It seems like only yesterday I was saying...

As I've stated before, as others smarter than me have stated before, the pattern of the Bush Administration is to trumpet the thin veneer of its victories so loudly and early, that most of the public is back following American Idol and Fear Factor while the ugly truth emerges underneath.


Oh, cripes, that was only yesterday.

Editor and Publisher, with a thank you to Digby, shows us what the reality of the Iraqi vote is and how it is being completely drowned out by the chest thumping and finger displaying.

Carl Bialik, who writes the Numbers Guy column for Wall Street Journal Online, calls this "a great question ... how the journalists can know these numbers -- when so many of them aren't able to venture out all over that country." Speaking to E&P on Wednesday, Howard Kurtz of The Washington Post -- one of the few mainstream journalists to raise questions about the turnout percentage -- referred to the "fuzzy math" at the heart of it.

Those with long memories may recall the downward-adjusted turnout numbers that followed violence-plagued elections in South Vietnam in 1967 and in El Salvador in 1984.

And one thing we now know for sure: the early media blather about a "strong" Sunni turnout has proven false. Adding a dose of reality, The Associated Press on Wednesday cited a Western diplomat who declared that turnout appeared to have been "quite low" in Iraq's vast Anbar province. Meanwhile, Carlos Valenzuela, the chief United Nations elections expert in Iraq, cautioned that forecasts for the Sunni areas were so low to begin with that even a higher-than-expected turnout would remain low.

····················

[Work task 1] Could you give back the records from the line containing "در حال بروزرسانی سبد خرید..." through the line containing "Вытапливай воск, но сохраняй мёд", inclusive, swapping "Artisan" for "Apprenti" and leaving everything else unchanged? Leave the pictures out of your answer.
The post on Iraq's election turnout and the records that follow it come from separate sources.

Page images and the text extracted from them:

····················

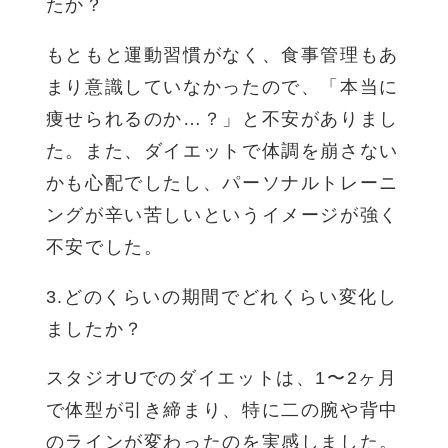
たか？
もともと運動習慣がなく、食事管理もあ
まり意識していなかったので、「本当に
痩せられるのか…？」と不安がありまし
た。また、ダイエットで体調を崩さない
かも心配でしたし、パーソナルトレーニ
ングが辛い苦しいというイメージが強く
不安でした。
3.どのくらいの期間でどれくらい変化し
ましたか？
スタジオUでのダイエットは、1〜2ヶ月
で体型が引き締まり、特に二の腕や背中
のラインが変わったのを実感しました。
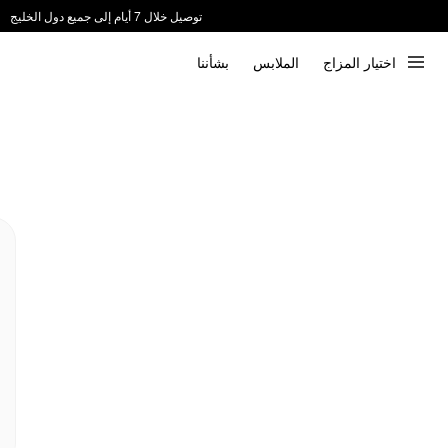
توصيل خلال 7 أيام إلى جميع دول الخليج
ندعم الدفع عند الاستلام 📦
اختيار المزاج
الملابس
بشأننا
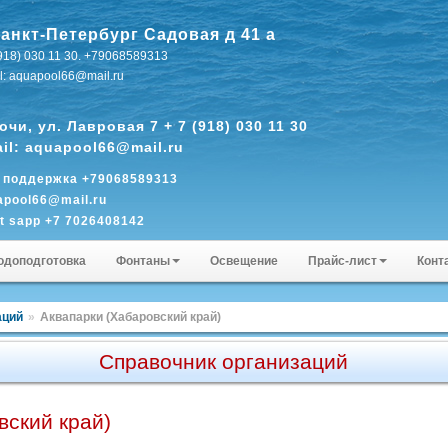
Санкт-Петербург Садовая д 41 а
(918) 030 11 30. +79068589313
l: aquapool66@mail.ru
Сочи, ул. Лавровая 7 + 7 (918) 030 11 30
il: aquapool66@mail.ru
. поддержка +79068589313
apool66@mail.ru
t sapp +7 7026408142
ap pogosyan1001
одоподготовка
Фонтаны
Освещение
Прайс-лист
Конт
аций
»
Аквапарки (Хабаровский край)
Справочник организаций
вский край)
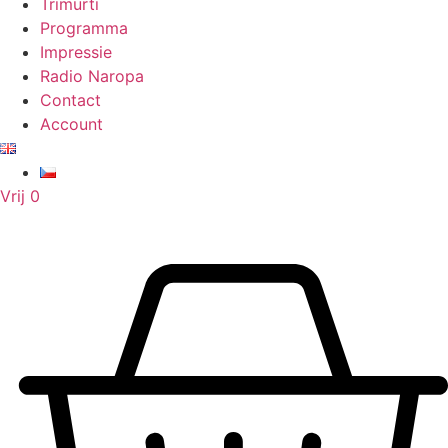
Trimurti
Programma
Impressie
Radio Naropa
Contact
Account
Vrij
0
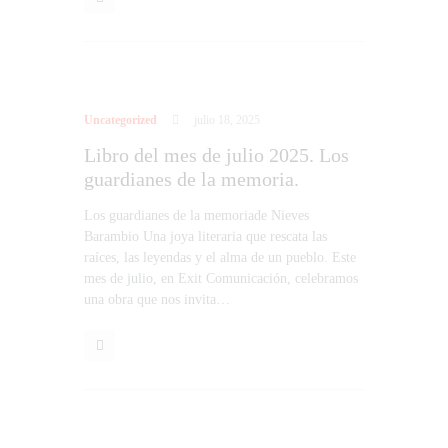
Uncategorized
julio 18, 2025
Libro del mes de julio 2025. Los
guardianes de la memoria.
Los guardianes de la memoriade Nieves
Barambio Una joya literaria que rescata las
raíces, las leyendas y el alma de un pueblo. Este
mes de julio, en Exit Comunicación, celebramos
una obra que nos invita…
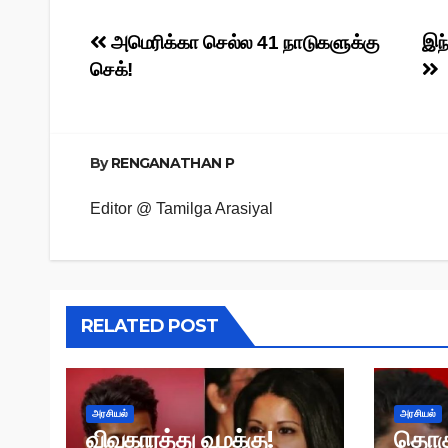
Post
அமெரிக்கா செல்ல 41 நாடுகளுக்கு
இந்
செக்!
navigation
By
RENGANATHAN P
Editor @ Tamilga Arasiyal
RELATED POST
அரசியல்
அரசியல்
விவகாரத்து வழக்கு!
தொக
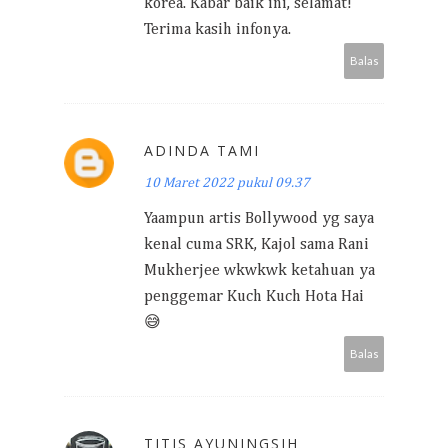
korea. Kabar baik ini, selamat!
Terima kasih infonya.
Balas
ADINDA TAMI
10 Maret 2022 pukul 09.37
Yaampun artis Bollywood yg saya
kenal cuma SRK, Kajol sama Rani
Mukherjee wkwkwk ketahuan ya
penggemar Kuch Kuch Hota Hai
😅
Balas
TITIS AYUNINGSIH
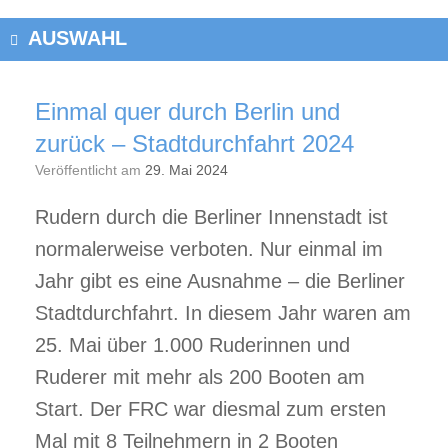
AUSWAHL
Einmal quer durch Berlin und
zurück – Stadtdurchfahrt 2024
Veröffentlicht am
29. Mai 2024
Rudern durch die Berliner Innenstadt ist
normalerweise verboten. Nur einmal im
Jahr gibt es eine Ausnahme – die Berliner
Stadtdurchfahrt. In diesem Jahr waren am
25. Mai über 1.000 Ruderinnen und
Ruderer mit mehr als 200 Booten am
Start. Der FRC war diesmal zum ersten
Mal mit 8 Teilnehmern in 2 Booten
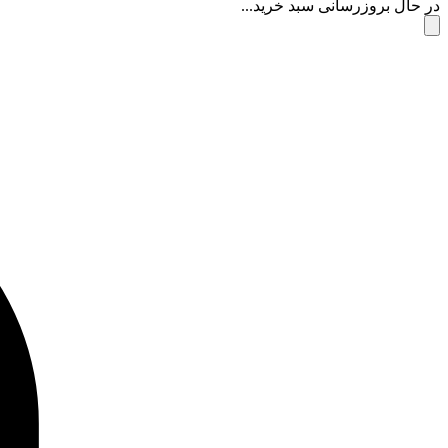
در حال بروزرسانی سبد خرید...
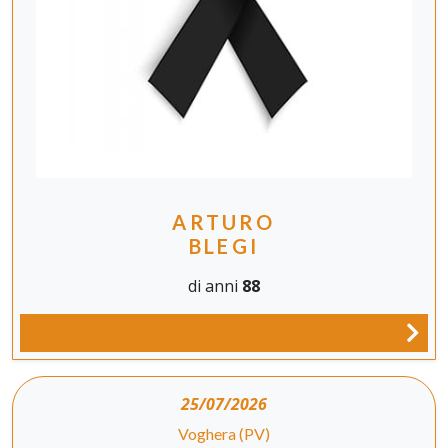
ARTURO
BLEGI
di anni
88
25/07/2026
Voghera (PV)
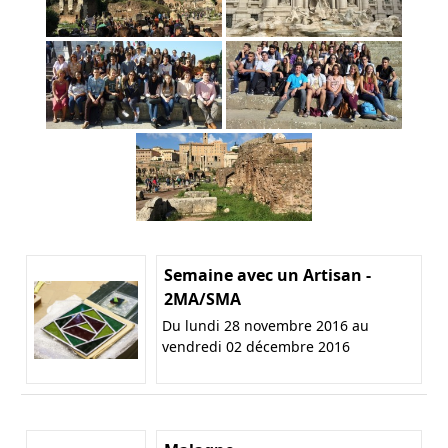
Semaine avec un Artisan -
2MA/SMA
Du lundi 28 novembre 2016 au
vendredi 02 décembre 2016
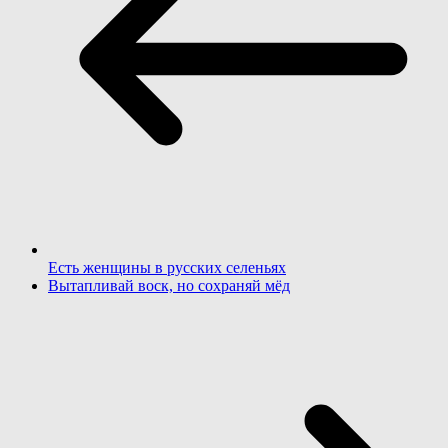
Есть женщины в русских селеньях
Вытапливай воск, но сохраняй мёд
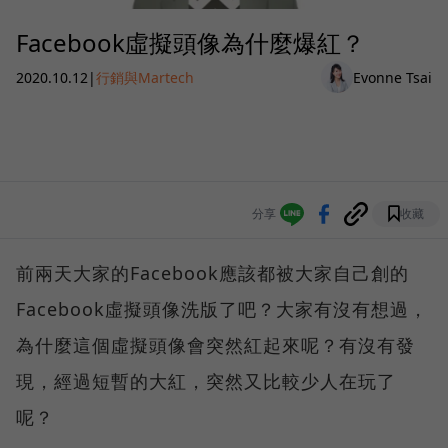
Facebook虛擬頭像為什麼爆紅？
2020.10.12
|
行銷與Martech
Evonne Tsai
分享
收藏
前兩天大家的Facebook應該都被大家自己創的
Facebook虛擬頭像洗版了吧？大家有沒有想過，
為什麼這個虛擬頭像會突然紅起來呢？有沒有發
現，經過短暫的大紅，突然又比較少人在玩了
呢？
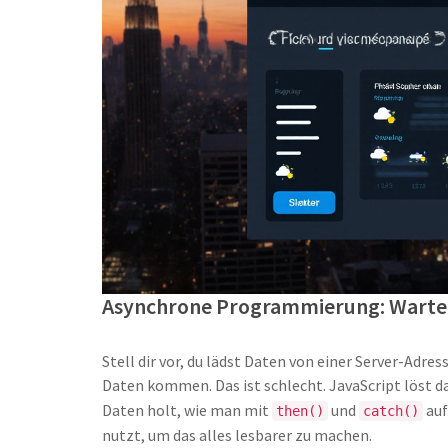
Asynchrone Programmierung: Warten
Stell dir vor, du lädst Daten von einer Server-Adres
Daten kommen. Das ist schlecht. JavaScript löst d
Daten holt, wie man mit
und
auf
then()
catch()
nutzt, um das alles lesbarer zu machen.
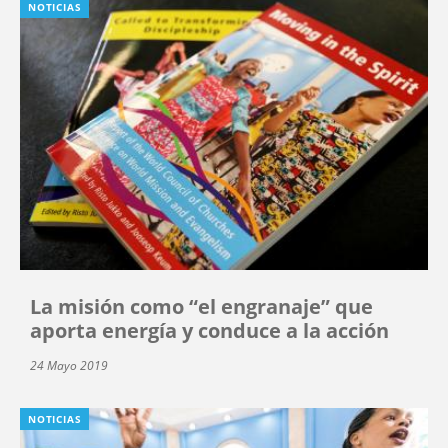
NOTICIAS
La misión como “el engranaje” que
aporta energía y conduce a la acción
24 Mayo 2019
NOTICIAS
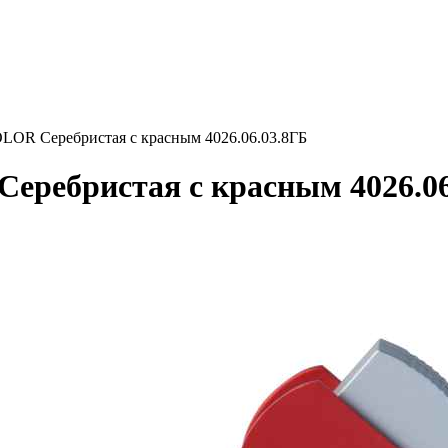
R Серебристая с красным 4026.06.03.8ГБ
ебристая с красным 4026.06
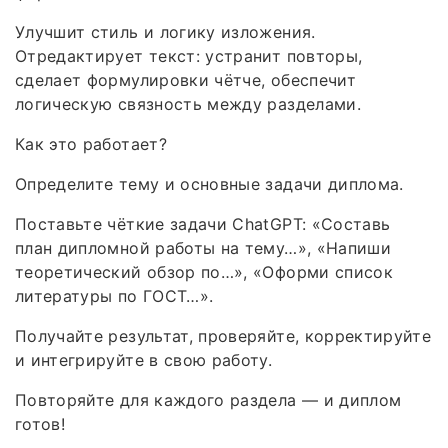
Улучшит стиль и логику изложения.
Отредактирует текст: устранит повторы,
сделает формулировки чётче, обеспечит
логическую связность между разделами.
Как это работает?
Определите тему и основные задачи диплома.
Поставьте чёткие задачи ChatGPT: «Составь
план дипломной работы на тему…», «Напиши
теоретический обзор по…», «Оформи список
литературы по ГОСТ…».
Получайте результат, проверяйте, корректируйте
и интегрируйте в свою работу.
Повторяйте для каждого раздела — и диплом
готов!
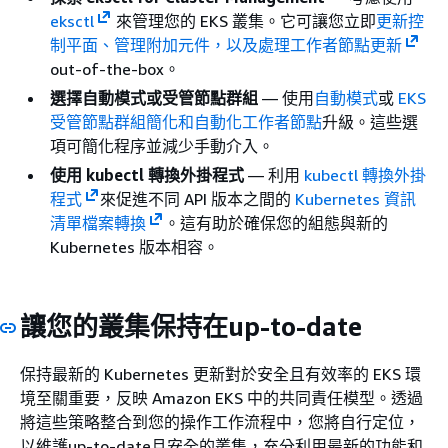
eksctl
來管理您的 EKS 叢集。它可讓您立即
更新控
制平面、管理附加元件，以及處理工作者節點更新
out-of-the-box。
選擇自動模式或受管節點群組
— 使用
自動模式
或
EKS
受管節點群組簡化和自動化工作者節點
升級。這些選
項可簡化程序並減少手動介入。
使用 kubectl 轉換外掛程式
— 利用
kubectl 轉換外掛
程式
來促進不同 API 版本之間的
Kubernetes 資訊
清單檔案轉換
。這有助於確保您的組態與新的
Kubernetes 版本相容。
讓您的叢集保持在up-to-date
保持最新的 Kubernetes 更新對於安全且有效率的 EKS 環
境至關重要，反映 Amazon EKS 中的共同責任模型。透過
將這些策略整合到您的操作工作流程中，您將自行定位，
以維護up-to-date且安全的叢集，充分利用最新的功能和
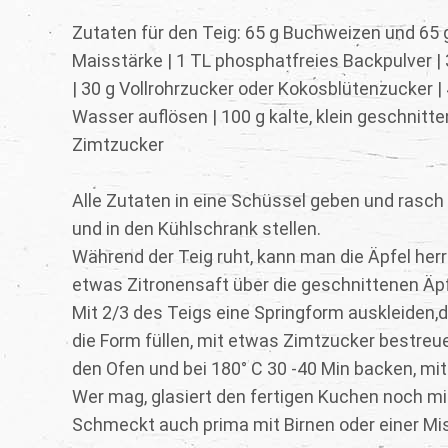
Zutaten für den Teig: 65 g Buchweizen und 65 g
Maisstärke | 1 TL phosphatfreies Backpulver | 
| 30 g Vollrohrzucker oder Kokosblütenzucker | 
Wasser auflösen | 100 g kalte, klein geschnitte
Zimtzucker
Alle Zutaten in eine Schüssel geben und rasch 
und in den Kühlschrank stellen.
Während der Teig ruht, kann man die Äpfel her
etwas Zitronensaft über die geschnittenen Äp
Mit 2/3 des Teigs eine Springform auskleiden,de
die Form füllen, mit etwas Zimtzucker bestreue
den Ofen und bei 180° C 30 -40 Min backen, mi
Wer mag, glasiert den fertigen Kuchen noch mi
Schmeckt auch prima mit Birnen oder einer Mi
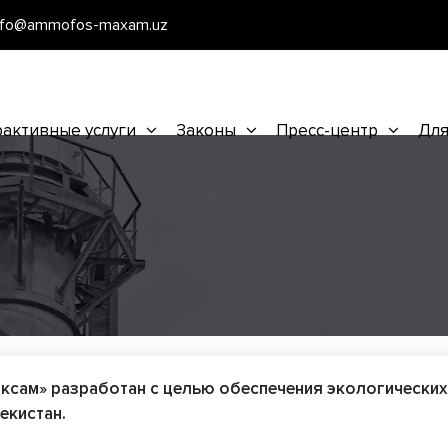
nfo@ammofos-maxam.uz
активные услуги
Законы
Пресс-центр
Для
сам» разработан с целью обеспечения экологических
екистан.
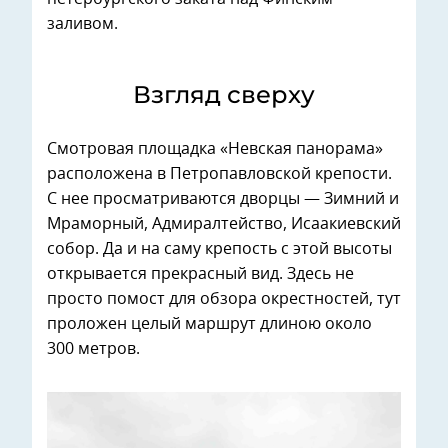
заливом.
Взгляд сверху
Смотровая площадка «Невская панорама»
расположена в Петропавловской крепости.
С нее просматриваются дворцы — Зимний и
Мраморный, Адмиралтейство, Исаакиевский
собор. Да и на саму крепость с этой высоты
открывается прекрасный вид. Здесь не
просто помост для обзора окрестностей, тут
проложен целый маршрут длиною около
300 метров.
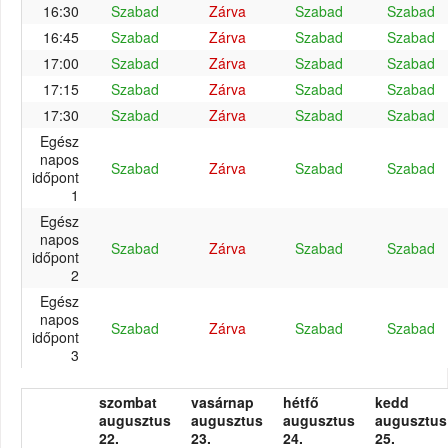
16:30
Szabad
Zárva
Szabad
Szabad
16:45
Szabad
Zárva
Szabad
Szabad
17:00
Szabad
Zárva
Szabad
Szabad
17:15
Szabad
Zárva
Szabad
Szabad
17:30
Szabad
Zárva
Szabad
Szabad
Egész
napos
Szabad
Zárva
Szabad
Szabad
időpont
1
Egész
napos
Szabad
Zárva
Szabad
Szabad
időpont
2
Egész
napos
Szabad
Zárva
Szabad
Szabad
időpont
3
szombat
vasárnap
hétfő
kedd
augusztus
augusztus
augusztus
augusztus
22.
23.
24.
25.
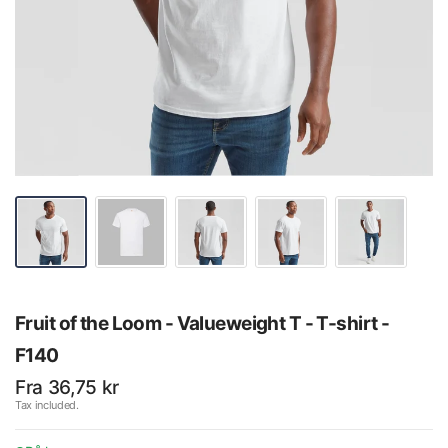
Fruit of the Loom - Valueweight T - T-shirt -
F140
Fra 36,75 kr
Tax included.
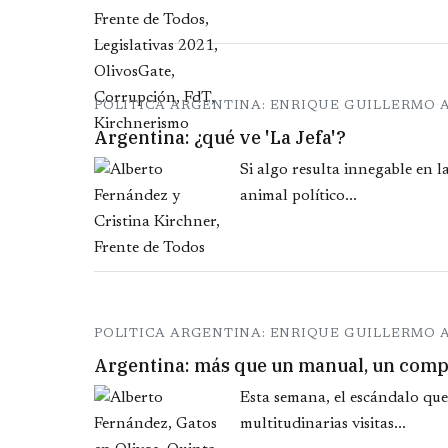
POLITICA ARGENTINA: ENRIQUE GUILLERMO
Argentina: ¿qué ve 'La Jefa'?
Si algo resulta innegable en 
animal político...
POLITICA ARGENTINA: ENRIQUE GUILLERMO
Argentina: más que un manual, un com
Esta semana, el escándalo que
multitudinarias visitas...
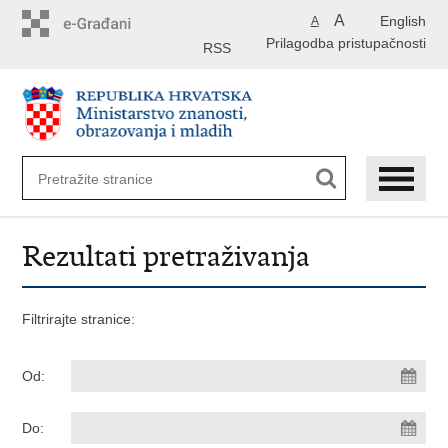
Preskoči
A
English
A
na
Prilagodba pristupačnosti
glavni
RSS
sadržaj
Rezultati pretraživanja
Filtrirajte stranice:
Od:
Do:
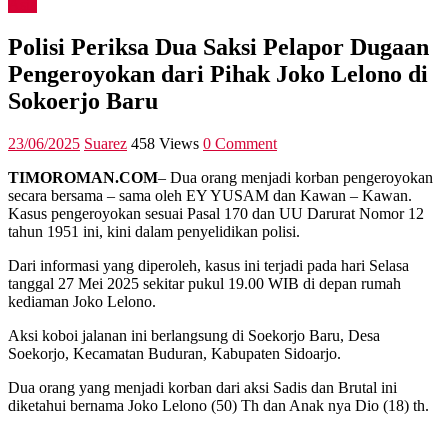
Asia
Polisi Periksa Dua Saksi Pelapor Dugaan
Pengeroyokan dari Pihak Joko Lelono di
Sokoerjo Baru
23/06/2025
Suarez
458 Views
0 Comment
TIMOROMAN.COM
– Dua orang menjadi korban pengeroyokan
secara bersama – sama oleh EY YUSAM dan Kawan – Kawan.
Kasus pengeroyokan sesuai Pasal 170 dan UU Darurat Nomor 12
tahun 1951 ini, kini dalam penyelidikan polisi.
Dari informasi yang diperoleh, kasus ini terjadi pada hari Selasa
tanggal 27 Mei 2025 sekitar pukul 19.00 WIB di depan rumah
kediaman Joko Lelono.
Aksi koboi jalanan ini berlangsung di Soekorjo Baru, Desa
Soekorjo, Kecamatan Buduran, Kabupaten Sidoarjo.
Dua orang yang menjadi korban dari aksi Sadis dan Brutal ini
diketahui bernama Joko Lelono (50) Th dan Anak nya Dio (18) th.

····················

[Work task 2] In the post on Iraq's election turnout, which province did a Western diplomat say appeared to have "quite low" turnout?

[Written response 1]
در حال بروزرسانی سبد خرید...
ARTURO
BLEGI
di anni
88
25/07/2026
Voghera (PV)
Semaine avec un Apprenti -
2MA/SMA
Du lundi 28 novembre 2016 au
vendredi 02 décembre 2016
Есть женщины в русских селеньях
Вытапливай воск, но сохраняй мёд

[Written response 2] Anbar province